Several Quebec CMAs showed positive trends. Trois-Rivières, which previously had an unemployment rate of 6.7%, now sits at 5.2%, making it eligible again. Sherbrooke and Québec City remain below 6%, with rates of 4.1% and 4.1%, respectively. However, Montreal’s unemployment rate remains high at 6.2%, keeping it ineligible for LMIA applications.
The LMIA process is essential for hiring foreign workers in Canada. Employers must demonstrate that no qualified Canadians are available for a given job before hiring internationally. Since September 26, 2024, the government has implemented stricter LMIA rules for low-wage positions. Under these regulations:
A Census Metropolitan Area (CMA) consists of a core urban area with a population of at least 100,000 and surrounding municipalities that are closely integrated with the central city. CMAs often include multiple cities, making them vital economic hubs. For instance, the Vancouver CMA includes Burnaby, and Vancouver, while the Windsor CMA comprises Lakeshore, Windsor, LaSalle, Amherstburg, and Tecumseh.

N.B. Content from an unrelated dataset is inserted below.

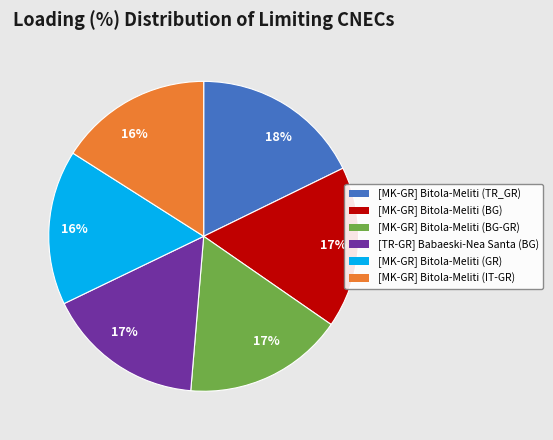

To the nearest percent, what is the difference between the largest and smallest slice percentages?

2%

Employers in CMAs that have dropped below the 6% threshold now have new opportunities to recruit foreign workers. Businesses in Vancouver, Ottawa-Gatineau, and Trois-Rivières, for instance, can once again apply for LMIAs under the low-wage stream. This is particularly beneficial for industries facing labour shortages, such as hospitality, retail, and manufacturing.
However, employers in CMAs where unemployment has increased—such as Saint John and Barrie—will face hiring challenges. They must now prioritize recruiting Canadian workers or look for alternative hiring solutions, such as focusing on high-wage positions, which are not subject to the 6% unemployment threshold.
Canada’s LMIA regulations are likely to evolve further in response to shifting economic conditions. The government aims to balance labour market needs while ensuring Canadians have access to employment opportunities before hiring foreign workers.
With ongoing economic recovery efforts post-pandemic and inflationary pressures affecting different sectors, unemployment rates may fluctuate further in the coming months. Employers and workers should stay updated on LMIA regulations and government announcements to adapt their strategies accordingly.
The January 2025 update of Canada’s CMA unemployment rates has brought significant changes to LMIA eligibility under the low-wage stream. Regions such as Vancouver, Ottawa-Gatineau, and Winnipeg have regained eligibility, while places like Saint John and Guelph have lost access. Employers and foreign workers must closely monitor these changes to navigate Canada’s labour market effectively. As economic conditions continue to shift, staying informed about unemployment trends and LMIA policies will be crucial for businesses and job seekers alike.